→ **The problem**: Please make sure what you return matches the listing below exactly, minus its pictures.

→ **Material for this exercise**:
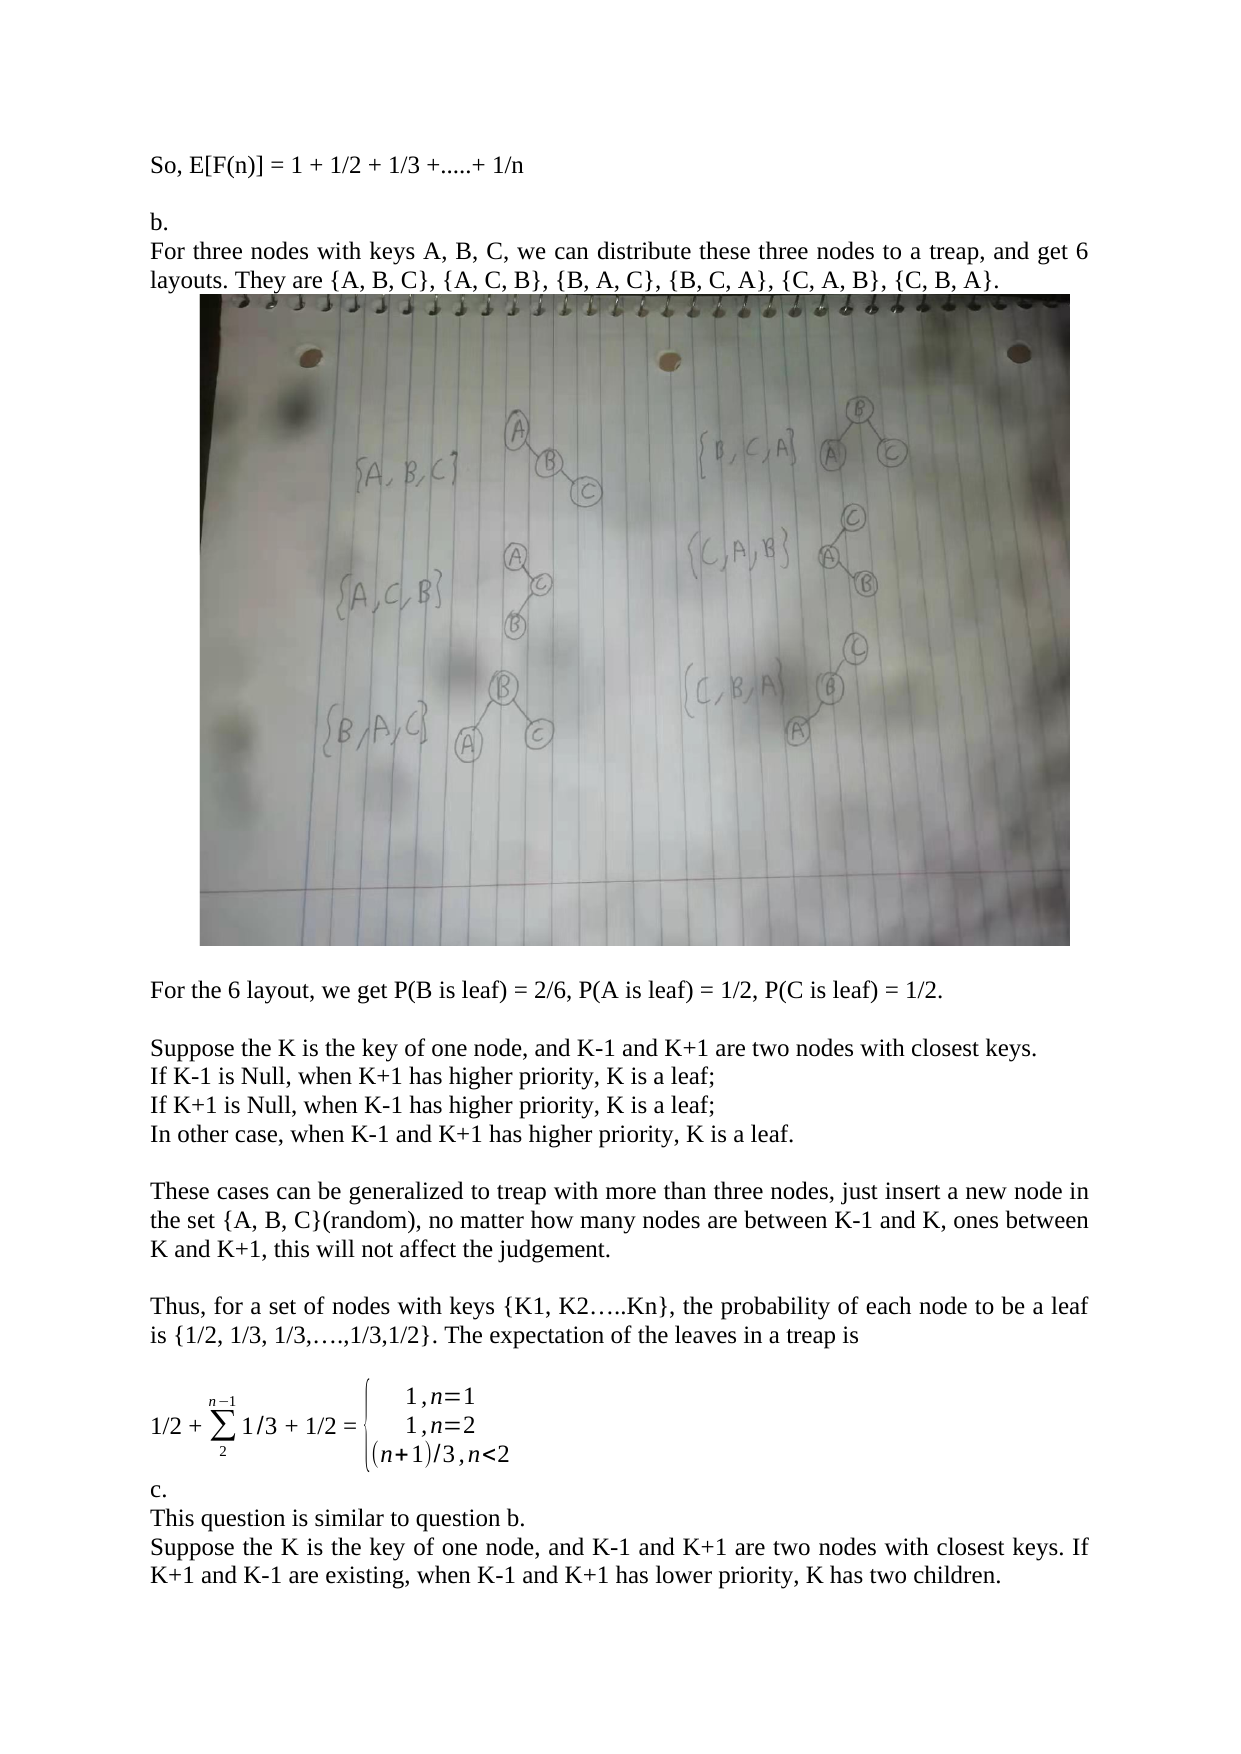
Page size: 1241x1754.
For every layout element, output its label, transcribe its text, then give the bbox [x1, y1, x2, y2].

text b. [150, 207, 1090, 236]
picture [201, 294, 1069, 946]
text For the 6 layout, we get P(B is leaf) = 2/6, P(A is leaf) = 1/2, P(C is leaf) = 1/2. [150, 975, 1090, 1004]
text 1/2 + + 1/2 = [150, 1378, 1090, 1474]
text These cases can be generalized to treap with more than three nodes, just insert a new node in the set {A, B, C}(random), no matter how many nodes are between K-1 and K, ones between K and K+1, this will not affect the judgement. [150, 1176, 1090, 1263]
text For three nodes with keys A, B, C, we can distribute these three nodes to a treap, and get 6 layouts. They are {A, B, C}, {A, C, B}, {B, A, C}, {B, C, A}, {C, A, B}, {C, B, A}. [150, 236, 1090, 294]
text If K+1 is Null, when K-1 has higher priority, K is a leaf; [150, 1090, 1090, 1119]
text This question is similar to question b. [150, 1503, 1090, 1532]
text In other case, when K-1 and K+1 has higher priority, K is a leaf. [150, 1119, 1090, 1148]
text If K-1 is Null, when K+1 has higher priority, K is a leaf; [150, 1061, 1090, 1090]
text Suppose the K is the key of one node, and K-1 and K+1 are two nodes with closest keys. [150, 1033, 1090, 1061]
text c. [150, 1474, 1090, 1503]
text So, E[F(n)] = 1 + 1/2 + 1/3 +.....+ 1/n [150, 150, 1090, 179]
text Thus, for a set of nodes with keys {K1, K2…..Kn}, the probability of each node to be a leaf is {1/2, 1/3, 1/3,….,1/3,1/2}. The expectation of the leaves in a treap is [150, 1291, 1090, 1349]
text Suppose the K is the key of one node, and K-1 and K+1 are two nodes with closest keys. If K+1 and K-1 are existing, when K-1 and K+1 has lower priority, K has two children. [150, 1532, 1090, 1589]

→ **Answer section**:
Page size: 1241x1754.
For every layout element, output its label, transcribe its text, then give the bbox [x1, y1, x2, y2].

text b. [150, 207, 1090, 236]
picture [201, 294, 1069, 946]
text For the 6 layout, we get P(B is leaf) = 2/6, P(A is leaf) = 1/2, P(C is leaf) = 1/2. [150, 975, 1090, 1004]
text 1/2 + + 1/2 = [150, 1378, 1090, 1474]
text These cases can be generalized to treap with more than three nodes, just insert a new node in the set {A, B, C}(random), no matter how many nodes are between K-1 and K, ones between K and K+1, this will not affect the judgement. [150, 1176, 1090, 1263]
text For three nodes with keys A, B, C, we can distribute these three nodes to a treap, and get 6 layouts. They are {A, B, C}, {A, C, B}, {B, A, C}, {B, C, A}, {C, A, B}, {C, B, A}. [150, 236, 1090, 294]
text If K+1 is Null, when K-1 has higher priority, K is a leaf; [150, 1090, 1090, 1119]
text This question is similar to question b. [150, 1503, 1090, 1532]
text In other case, when K-1 and K+1 has higher priority, K is a leaf. [150, 1119, 1090, 1148]
text If K-1 is Null, when K+1 has higher priority, K is a leaf; [150, 1061, 1090, 1090]
text Suppose the K is the key of one node, and K-1 and K+1 are two nodes with closest keys. [150, 1033, 1090, 1061]
text c. [150, 1474, 1090, 1503]
text So, E[F(n)] = 1 + 1/2 + 1/3 +.....+ 1/n [150, 150, 1090, 179]
text Thus, for a set of nodes with keys {K1, K2…..Kn}, the probability of each node to be a leaf is {1/2, 1/3, 1/3,….,1/3,1/2}. The expectation of the leaves in a treap is [150, 1291, 1090, 1349]
text Suppose the K is the key of one node, and K-1 and K+1 are two nodes with closest keys. If K+1 and K-1 are existing, when K-1 and K+1 has lower priority, K has two children. [150, 1532, 1090, 1589]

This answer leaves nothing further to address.